Network:   Device-1: Realtek RTL8111/8168/8411 PCI Express Gigabit Ethernet driver: r8169 
Drives:    Local Storage: total: 111.79 GiB used: 25.23 GiB (22.6%) 
Info:      Processes: 234 Uptime: 3h 50m Memory: 3.73 GiB used: 1.59 GiB (42.6%) Init: systemd runlevel: 5 Shell: bash 
           inxi: 3.0.32

Please keep us up-to-date of your progress. And thank you for the instructions. I will try similar over the weekend. My bios is dated 2016 and maybe there are no spectre changes in it? Do you think disabling C states could help?

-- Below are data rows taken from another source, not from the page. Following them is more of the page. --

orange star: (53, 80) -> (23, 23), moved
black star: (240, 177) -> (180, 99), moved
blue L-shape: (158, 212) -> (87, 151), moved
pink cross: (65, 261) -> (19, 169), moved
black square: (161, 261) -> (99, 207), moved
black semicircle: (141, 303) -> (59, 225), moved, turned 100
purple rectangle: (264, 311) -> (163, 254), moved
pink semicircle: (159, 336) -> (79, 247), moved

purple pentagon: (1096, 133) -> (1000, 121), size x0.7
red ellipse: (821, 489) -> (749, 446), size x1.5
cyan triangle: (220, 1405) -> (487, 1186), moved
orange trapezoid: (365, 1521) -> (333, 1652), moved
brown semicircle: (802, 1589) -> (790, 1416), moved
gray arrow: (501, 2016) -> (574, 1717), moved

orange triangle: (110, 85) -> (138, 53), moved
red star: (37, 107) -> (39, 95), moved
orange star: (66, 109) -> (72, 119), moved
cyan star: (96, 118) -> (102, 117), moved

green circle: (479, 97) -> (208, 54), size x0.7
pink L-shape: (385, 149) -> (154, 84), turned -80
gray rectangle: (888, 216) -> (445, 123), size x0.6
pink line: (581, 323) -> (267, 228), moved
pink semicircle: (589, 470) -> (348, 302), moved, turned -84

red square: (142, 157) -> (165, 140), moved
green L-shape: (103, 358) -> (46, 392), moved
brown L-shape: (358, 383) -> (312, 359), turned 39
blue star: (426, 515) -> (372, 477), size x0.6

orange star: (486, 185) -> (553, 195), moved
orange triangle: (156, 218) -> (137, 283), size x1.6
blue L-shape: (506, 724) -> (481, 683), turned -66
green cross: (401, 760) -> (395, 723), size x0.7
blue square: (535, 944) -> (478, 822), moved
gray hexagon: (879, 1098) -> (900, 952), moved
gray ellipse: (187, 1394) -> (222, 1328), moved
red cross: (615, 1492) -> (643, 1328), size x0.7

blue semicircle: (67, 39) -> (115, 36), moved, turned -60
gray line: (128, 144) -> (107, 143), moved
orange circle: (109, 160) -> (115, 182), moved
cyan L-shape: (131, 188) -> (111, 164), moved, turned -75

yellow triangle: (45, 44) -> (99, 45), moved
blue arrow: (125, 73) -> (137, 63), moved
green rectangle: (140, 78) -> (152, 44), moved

_dev_null · March 24, 2021, 4:19pm

Yep I wouldn’t change your BIOS just yet as it pre dates spectre

Not sure about C states, when I downgraded the BIOS I restored all the settings including the C states but despite the same settings my cpu frequency scaling changed as per the graph - I’m hoping this is the cause of my woes. Will keep you posted

smoltron · June 22, 2021, 7:12am

I fixed this problem by replacing components one at a time. First, I replaced memory. No effect, the system still crashed about once a week without any error message. Second, I replaced the WD SSD disc with Samsung EVO 870. That seems to help. The system has now been running for a month without any problems.

_dev_null · March 12, 2022, 1:19am

Yep mine was the same a pcie satellite card that I removed fixed my random lockups

Could be the card but more likely the unsupported driver.

We live and learn